La discussion portant sur l'attitude de de Gaulle durant la guerre d'Algérie ayant précédemment abouti à une impasse, je ne reviendrai pas sur certaines de vos assertions qui me semblent pourtant pour le moins discutables (notamment les "8 millions de musulmans qui n'avaient plus envie de rester français", affirmation plus proche d'un "avis" que d'un "fait", pour reprendre vos termes...).
duc de Raguse a écrit :
Quant à la "cour illégale", je vous demande des précisions !
Tenons nous en donc au droit, et à la légalité de la Cour militaire de justice ayant condamné à mort le lieutenant-colonel Bastien-Thiry. Puisque vous voulez des faits, en voici d'incontestables.
En septembre 1962, André Canal (le Monocle) est condamné à mort par cette même Cour de justice. Il intente alors un recours en annulation contre l'ordonnance du 1er juin 1962 qui instituait cette juridiction d'exception.
Cette ordonnance avait été prise sur le fondement de la loi référendaire du 13 avril 1962 autorisant le président de la République à « arrêter, par voie d'ordonnance ou, selon le cas, de décrets en conseil des ministres, toutes mesures législatives ou réglementaires relatives à l'application des déclarations gouvernementales du 19 mars 1962 ».
Le 19 octobre (l'exécution est prévue pour le 20), le Conseil d'État rend sa décision et annule l'ordonnance attaquée. Voici ce que dit l'arrêt : « il ressort des termes mêmes aussi bien que de l'objet de la disposition législative précitée, que l'organisation et le fonctionnement d'une telle juridiction ne pouvaient légalement porter atteinte aux droits et garanties essentielles de la défense que dans la mesure où, compte tenu des circonstances de l'époque, il était indispensable de le faire pour assurer l'application des décisions gouvernementales du 19 mars 1962 ».
Or, « il ne résulte pas de l'instruction que, eu égard à
l'importance et à la gravité des atteintes que l'ordonnance attaquée apporte aux principes généraux du droit pénal, en ce qui concerne notamment la procédure qui y est prévue et l'exclusion de tout droit de recours, la création d'une telle juridiction d'exception fût nécessitée par l'application des décisions gouvernementales du 19 mars 1962 ».
En conséquence, « l'ordonnance [...] est entachée d'illégalité » et « il y a lieu, par suite, d'en prononcer l'annulation ».

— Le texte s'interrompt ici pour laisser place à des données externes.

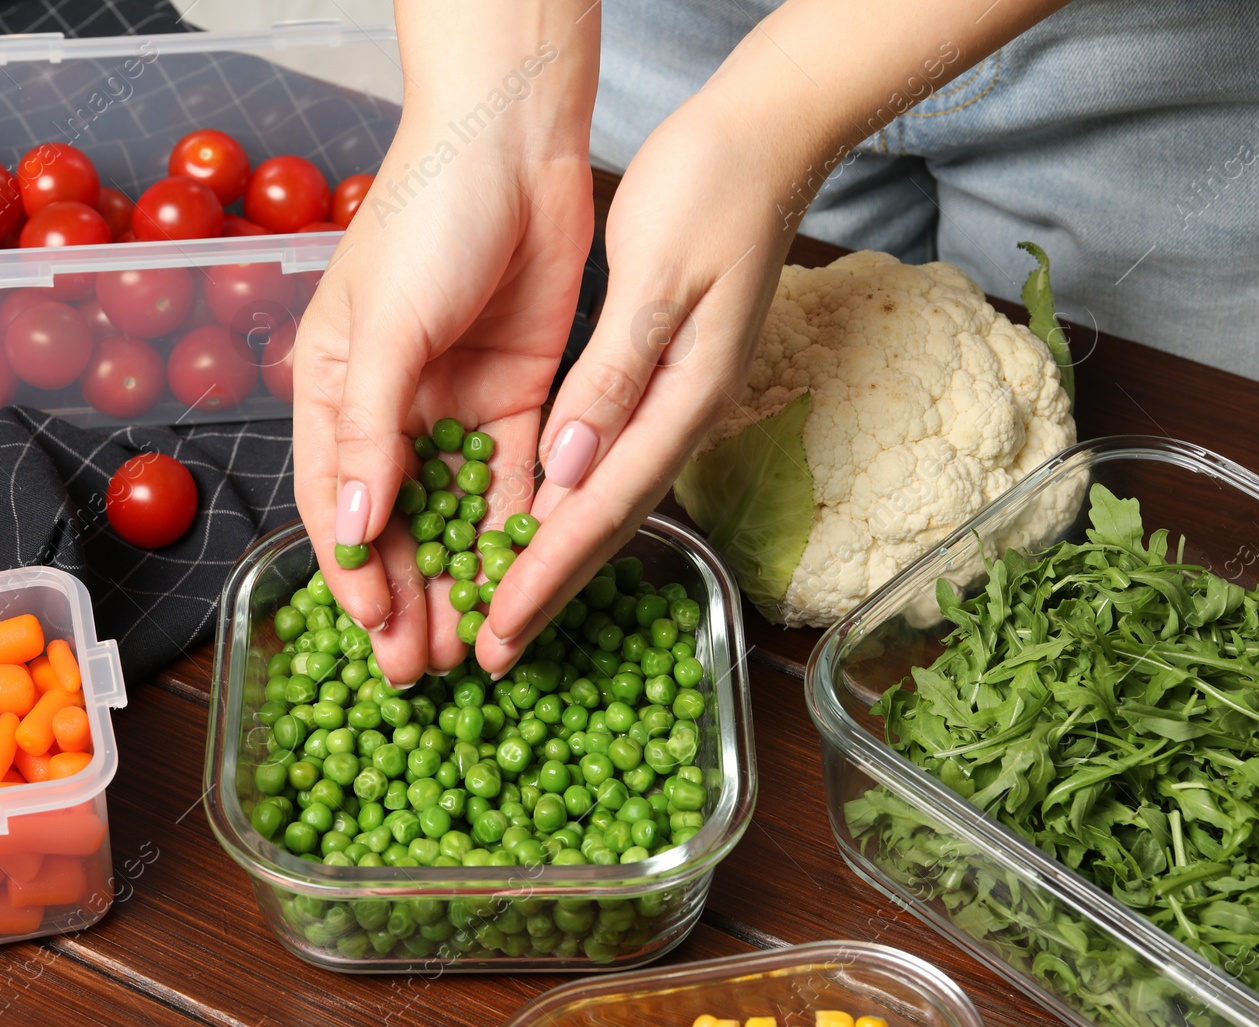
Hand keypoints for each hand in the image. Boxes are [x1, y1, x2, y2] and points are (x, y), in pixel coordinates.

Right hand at [292, 3, 598, 686]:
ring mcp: (454, 407)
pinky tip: (518, 579)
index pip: (336, 501)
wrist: (514, 143)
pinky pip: (512, 480)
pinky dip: (513, 530)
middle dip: (408, 595)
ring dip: (461, 577)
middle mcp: (390, 408)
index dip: (355, 573)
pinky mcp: (517, 399)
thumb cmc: (425, 218)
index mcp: (334, 390)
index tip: (375, 634)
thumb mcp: (384, 328)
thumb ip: (369, 432)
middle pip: (396, 523)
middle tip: (424, 669)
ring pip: (455, 514)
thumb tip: (355, 531)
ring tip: (471, 643)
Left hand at [471, 89, 798, 673]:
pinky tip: (528, 524)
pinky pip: (601, 462)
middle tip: (491, 654)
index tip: (498, 630)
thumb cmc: (712, 189)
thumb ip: (615, 375)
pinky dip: (561, 506)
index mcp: (682, 398)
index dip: (546, 576)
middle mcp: (681, 415)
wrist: (767, 140)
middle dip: (544, 593)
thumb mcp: (659, 275)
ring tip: (499, 612)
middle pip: (602, 525)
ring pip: (600, 502)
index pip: (599, 508)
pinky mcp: (658, 383)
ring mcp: (673, 403)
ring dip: (549, 562)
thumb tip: (571, 466)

Donc, en octobre 1962, la Cour militaire de justice est déclarée illégale par la plus haute juridiction administrative française, et ce pour des motifs extrêmement graves.
C'est pourtant cette même cour qui a condamné à mort le lieutenant-colonel Bastien-Thiry, sans qu’il ait pu bénéficier d’un recours en cassation. En effet, entre temps, de Gaulle a fait voter par le Parlement (où, depuis les élections de novembre, l'UNR est très largement majoritaire) une disposition selon laquelle les ordonnances prises en vertu de la loi du 13 avril 1962 (dont celle créant la Cour militaire de justice) "ont et conservent force de loi à partir de leur publication".

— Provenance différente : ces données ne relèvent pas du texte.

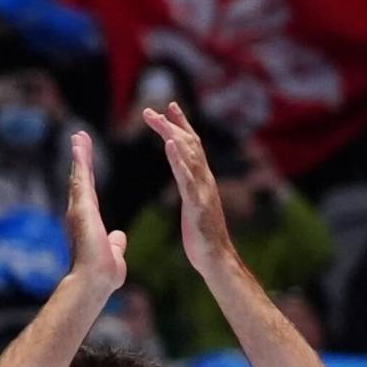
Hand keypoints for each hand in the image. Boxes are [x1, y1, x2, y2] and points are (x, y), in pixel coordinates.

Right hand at [59, 128, 128, 299]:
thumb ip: (114, 242)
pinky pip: (81, 181)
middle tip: (78, 139)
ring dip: (78, 156)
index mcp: (88, 221)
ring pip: (78, 176)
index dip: (87, 174)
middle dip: (80, 159)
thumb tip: (118, 237)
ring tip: (78, 137)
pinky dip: (80, 163)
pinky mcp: (81, 210)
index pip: (88, 192)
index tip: (86, 159)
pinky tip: (79, 147)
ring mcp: (78, 210)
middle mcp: (79, 213)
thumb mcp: (112, 252)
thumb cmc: (102, 274)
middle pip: (79, 180)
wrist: (94, 281)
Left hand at [144, 102, 229, 279]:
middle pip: (188, 144)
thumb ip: (191, 194)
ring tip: (157, 118)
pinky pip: (186, 177)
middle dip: (171, 124)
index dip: (180, 126)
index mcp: (200, 181)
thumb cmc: (202, 239)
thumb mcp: (193, 210)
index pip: (190, 147)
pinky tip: (169, 144)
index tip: (168, 107)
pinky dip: (178, 159)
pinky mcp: (197, 202)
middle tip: (151, 109)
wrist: (216, 258)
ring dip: (172, 134)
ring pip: (188, 155)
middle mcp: (204, 179)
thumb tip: (187, 186)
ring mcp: (202, 189)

Or, ce vote est lui-même anticonstitutionnel. En effet, un tel procédé, consistant à faire voter par le Parlement une loi mettant en échec une décision ayant autorité de chose jugée, constitue une atteinte au principe constitutionnel de séparation des pouvoirs. C'est ce qui ressort de nombreuses décisions du Conseil constitutionnel, qui aura l'occasion de résumer sa position par la formule suivante : « il n'appartient ni au législateur, ni au gouvernement de censurer les décisions des juridictions ».
En résumé, la Cour militaire de justice n'est pas à proprement parler illégale mais elle est, ce qui est pire, anticonstitutionnelle.